**To do**
Rewrite the entries from the line with "genus: Urtica" up to and including the line with "phylum: Porifera", swapping "common name" for "vernacular name" and leaving everything else unchanged.

**Dataset excerpts**
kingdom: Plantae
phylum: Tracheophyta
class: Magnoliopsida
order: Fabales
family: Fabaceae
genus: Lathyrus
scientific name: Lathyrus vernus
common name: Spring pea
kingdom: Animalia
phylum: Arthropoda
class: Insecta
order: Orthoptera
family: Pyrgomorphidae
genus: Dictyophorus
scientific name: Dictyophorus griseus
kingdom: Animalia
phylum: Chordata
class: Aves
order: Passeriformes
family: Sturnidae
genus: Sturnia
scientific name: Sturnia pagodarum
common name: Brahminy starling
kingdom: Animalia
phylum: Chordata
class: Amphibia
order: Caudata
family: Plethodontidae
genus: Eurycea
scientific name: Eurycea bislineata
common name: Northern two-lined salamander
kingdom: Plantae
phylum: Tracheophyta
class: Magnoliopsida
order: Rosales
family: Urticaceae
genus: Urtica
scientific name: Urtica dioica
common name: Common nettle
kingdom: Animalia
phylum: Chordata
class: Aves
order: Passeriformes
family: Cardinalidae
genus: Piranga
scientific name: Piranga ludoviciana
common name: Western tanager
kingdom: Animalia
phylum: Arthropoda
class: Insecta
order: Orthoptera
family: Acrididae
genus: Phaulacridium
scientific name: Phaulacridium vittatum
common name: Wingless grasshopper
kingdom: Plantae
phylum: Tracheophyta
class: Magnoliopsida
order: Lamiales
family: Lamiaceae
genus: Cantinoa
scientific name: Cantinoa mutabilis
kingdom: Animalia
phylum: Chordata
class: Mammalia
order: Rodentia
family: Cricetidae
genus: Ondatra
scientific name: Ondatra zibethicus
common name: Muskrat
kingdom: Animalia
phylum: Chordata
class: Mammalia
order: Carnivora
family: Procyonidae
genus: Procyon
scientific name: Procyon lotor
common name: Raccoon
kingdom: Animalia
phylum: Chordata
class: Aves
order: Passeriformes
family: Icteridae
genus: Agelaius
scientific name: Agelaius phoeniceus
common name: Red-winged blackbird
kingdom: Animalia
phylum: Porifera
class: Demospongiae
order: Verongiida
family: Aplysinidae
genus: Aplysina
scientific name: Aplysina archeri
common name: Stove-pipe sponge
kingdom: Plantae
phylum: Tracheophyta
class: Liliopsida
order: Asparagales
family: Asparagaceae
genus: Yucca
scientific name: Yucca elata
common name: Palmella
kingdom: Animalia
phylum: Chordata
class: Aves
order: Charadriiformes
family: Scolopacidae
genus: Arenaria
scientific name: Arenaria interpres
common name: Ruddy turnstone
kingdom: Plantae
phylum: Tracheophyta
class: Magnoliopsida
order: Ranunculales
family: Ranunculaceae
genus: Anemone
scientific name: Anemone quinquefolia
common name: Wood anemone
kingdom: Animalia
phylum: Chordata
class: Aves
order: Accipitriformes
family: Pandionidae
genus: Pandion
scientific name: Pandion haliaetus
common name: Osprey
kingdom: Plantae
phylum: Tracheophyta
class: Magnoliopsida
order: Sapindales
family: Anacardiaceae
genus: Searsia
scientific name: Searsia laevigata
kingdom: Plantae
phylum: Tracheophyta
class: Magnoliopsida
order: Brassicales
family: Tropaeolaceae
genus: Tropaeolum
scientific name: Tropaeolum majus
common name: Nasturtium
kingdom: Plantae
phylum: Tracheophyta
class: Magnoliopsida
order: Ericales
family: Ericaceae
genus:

**Written solution**
genus: Urtica
scientific name: Urtica dioica
vernacular name: Common nettle
kingdom: Animalia
phylum: Chordata
class: Aves
order: Passeriformes
family: Cardinalidae
genus: Piranga
scientific name: Piranga ludoviciana
vernacular name: Western tanager
kingdom: Animalia
phylum: Arthropoda
class: Insecta
order: Orthoptera
family: Acrididae
genus: Phaulacridium
scientific name: Phaulacridium vittatum
vernacular name: Wingless grasshopper
kingdom: Plantae
phylum: Tracheophyta
class: Magnoliopsida
order: Lamiales
family: Lamiaceae
genus: Cantinoa
scientific name: Cantinoa mutabilis
kingdom: Animalia
phylum: Chordata
class: Mammalia
order: Rodentia
family: Cricetidae
genus: Ondatra
scientific name: Ondatra zibethicus
vernacular name: Muskrat
kingdom: Animalia
phylum: Chordata
class: Mammalia
order: Carnivora
family: Procyonidae
genus: Procyon
scientific name: Procyon lotor
vernacular name: Raccoon
kingdom: Animalia
phylum: Chordata
class: Aves
order: Passeriformes
family: Icteridae
genus: Agelaius
scientific name: Agelaius phoeniceus
vernacular name: Red-winged blackbird
kingdom: Animalia
phylum: Porifera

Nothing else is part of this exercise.